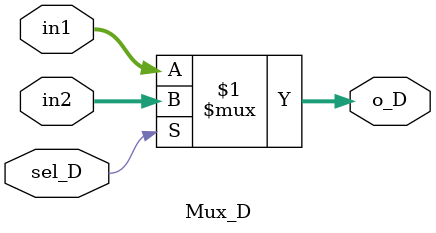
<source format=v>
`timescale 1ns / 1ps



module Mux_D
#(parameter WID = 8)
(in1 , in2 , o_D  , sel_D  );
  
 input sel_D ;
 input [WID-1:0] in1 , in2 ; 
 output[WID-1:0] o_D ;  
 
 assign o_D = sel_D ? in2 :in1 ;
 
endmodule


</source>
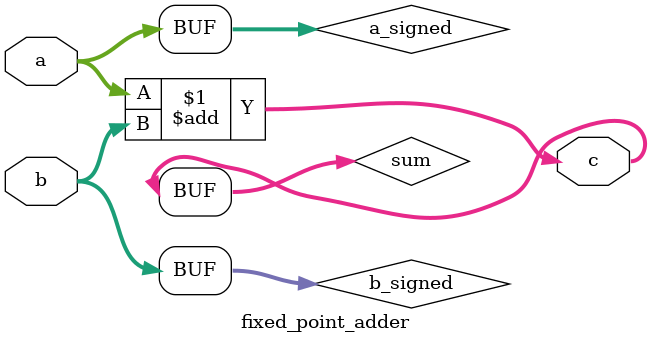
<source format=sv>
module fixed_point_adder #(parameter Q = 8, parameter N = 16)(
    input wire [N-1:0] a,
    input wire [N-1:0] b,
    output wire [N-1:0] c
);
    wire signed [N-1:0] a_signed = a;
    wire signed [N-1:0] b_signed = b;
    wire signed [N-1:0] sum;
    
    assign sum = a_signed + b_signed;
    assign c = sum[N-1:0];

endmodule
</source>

*Work to complete*: Exact output of each line above is wanted, without the pictures.

*Answer to this task*:
<source format=v>
`timescale 1ns / 1ps



module Mux_D
#(parameter WID = 8)
(in1 , in2 , o_D  , sel_D  );
  
 input sel_D ;
 input [WID-1:0] in1 , in2 ; 
 output[WID-1:0] o_D ;  
 
 assign o_D = sel_D ? in2 :in1 ;
 
endmodule


</source>
<source format=sv>
module fixed_point_adder #(parameter Q = 8, parameter N = 16)(
    input wire [N-1:0] a,
    input wire [N-1:0] b,
    output wire [N-1:0] c
);
    wire signed [N-1:0] a_signed = a;
    wire signed [N-1:0] b_signed = b;
    wire signed [N-1:0] sum;
    
    assign sum = a_signed + b_signed;
    assign c = sum[N-1:0];

endmodule
</source>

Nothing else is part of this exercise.